For a collection of points, the k-means algorithm seeks a set of k "mean" points minimizing the sum of squared distances from each point to its nearest mean. k-means is a simple way of clustering data. It has a fast approximate algorithm to find a local optimum, but this might not be sufficient for the application I am talking about here, which needs something like a truly global optimum. It can also be viewed as a way of approximating a dataset using a smaller number of points, even if it does not consist of distinct "clusters".
I've recently become interested in the behaviour of k-means for large k. What is the distribution of the means compared to the original distribution of vectors, as k becomes large but assuming n is always much larger?
In one dimension Wong (1982) has shown that the density distribution of means is proportional the cube root of the original density distribution. Raising a density to a fractional power such as here 1/3 has a flattening, widening effect. Peaks are lowered and tails are fattened. After some rough calculation (see end), in d dimensions I believe the distribution will be proportional to the original distribution to the power d/(2+d). Altering the distance metric (k-medians, etc) I think will result in a different power.
So, for any collection of things where we have a notion of distance, k-means provides a way to flatten and summarize the distribution. (If we don't want to interpolate, we could limit means to members of the original collection.)
In a collection in which most of the variation is only in a subset of dimensions I think the effective d will depend on k. For example, for moderate k the effective dimension might be 1 or 2, but for large k one gets into the fine structure, the effective d rises, and the flattening effect is reduced.
This idea of flattening a distribution seems useful, so an algorithm that does it is exciting:
- From a news feed, pick items covering the diversity of opinions. Do not concentrate too much on wild outliers, but also do not concentrate too much on the most common themes.
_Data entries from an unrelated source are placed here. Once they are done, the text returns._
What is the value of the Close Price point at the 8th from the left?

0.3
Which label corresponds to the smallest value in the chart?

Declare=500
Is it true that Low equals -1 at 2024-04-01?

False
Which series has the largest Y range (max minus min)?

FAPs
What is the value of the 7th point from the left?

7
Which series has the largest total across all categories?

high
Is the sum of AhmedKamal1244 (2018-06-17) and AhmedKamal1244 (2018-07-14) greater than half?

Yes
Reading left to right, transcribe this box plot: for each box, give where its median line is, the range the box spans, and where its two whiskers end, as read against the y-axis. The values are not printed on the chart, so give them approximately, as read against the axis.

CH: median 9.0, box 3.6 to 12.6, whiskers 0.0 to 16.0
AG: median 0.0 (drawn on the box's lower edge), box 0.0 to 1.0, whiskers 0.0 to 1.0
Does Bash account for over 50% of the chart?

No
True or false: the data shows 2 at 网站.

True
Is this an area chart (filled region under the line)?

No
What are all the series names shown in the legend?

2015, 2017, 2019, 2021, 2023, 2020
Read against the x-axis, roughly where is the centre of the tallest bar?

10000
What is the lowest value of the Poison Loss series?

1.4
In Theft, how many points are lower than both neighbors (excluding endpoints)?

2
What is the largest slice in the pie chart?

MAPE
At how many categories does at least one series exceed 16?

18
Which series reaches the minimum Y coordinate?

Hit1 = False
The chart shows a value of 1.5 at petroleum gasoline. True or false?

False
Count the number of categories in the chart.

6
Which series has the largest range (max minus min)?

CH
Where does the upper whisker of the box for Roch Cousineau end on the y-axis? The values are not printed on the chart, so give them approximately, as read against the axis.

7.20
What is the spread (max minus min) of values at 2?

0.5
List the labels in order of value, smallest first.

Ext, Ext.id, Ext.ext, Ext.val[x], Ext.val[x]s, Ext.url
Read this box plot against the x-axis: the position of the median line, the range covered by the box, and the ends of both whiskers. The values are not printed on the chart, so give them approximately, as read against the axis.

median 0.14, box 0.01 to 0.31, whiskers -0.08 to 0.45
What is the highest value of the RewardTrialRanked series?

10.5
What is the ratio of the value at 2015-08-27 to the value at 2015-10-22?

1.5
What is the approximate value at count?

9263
- In a shop, stock items to maximize the average ability to meet the needs of customers. Some stocked items will have higher turnover than others.
- Looking to employ k people, choose a set of people who will bring diverse skills. For tasks that arise we want to ensure we've employed someone with skills fairly well matching the task. We have an anticipated distribution of tasks. The possible "means" are the available applicants.
It also seems reminiscent of Wikipedia pages, which tend to cover all the major opinions, not including wild theories but also not entirely focussing on the dominant theory.
Update 2020-10-24: I've applied this idea by clustering 2020 bioRxiv abstracts. This uses a "greedy" variant of k-means where means are optimized one after the other. In other words, it is an ordered list in which topics become progressively more specialized. The algorithm I used also has fairly good ability to escape local optima.
Appendix: A very rough examination of what happens in d dimensions.
Consider two d-dimensional unit hypercubes, containing n1 and n2 points respectively.
Out of k, how shall we allocate the means to the two hypercubes, k1, k2=k-k1?
Within a hypercube, the distance to the nearest mean will typically go proportional to k^(-1/d).
So within a hypercube the sum of squared distances will go approximately like
SS = c (k^(-1/d))^2 n = c k^(-2/d) n
where c is some constant.
Within two hypercubes we would have
SS = c k1^(-2/d) n1 + c (k-k1)^(-2/d) n2
Assuming k is large enough that we can treat it as effectively continuous, find the minimum by differentiation:
dSS/dk1 = c n1 (-2/d) k1 ^(-2/d-1) - c n2 (-1/d) (k-k1)^(-2/d-1) Set dSS/dk1 = 0 => n1 k1^(-2/d-1) = n2 (k-k1)^(-2/d-1) => (k1/(k-k1))^(-2/d-1) = n2/n1 => ((k-k1)/k1)^(2/d+1) = n2/n1 => (k2/k1)^(2/d+1) = n2/n1 => k2/k1 = (n2/n1)^(1/(2/d+1)) => k2/k1 = (n2/n1)^(d/(2+d))
This shows how k means will be allocated between two regions of differing density. Between more regions, each pair of regions will be balanced in this way.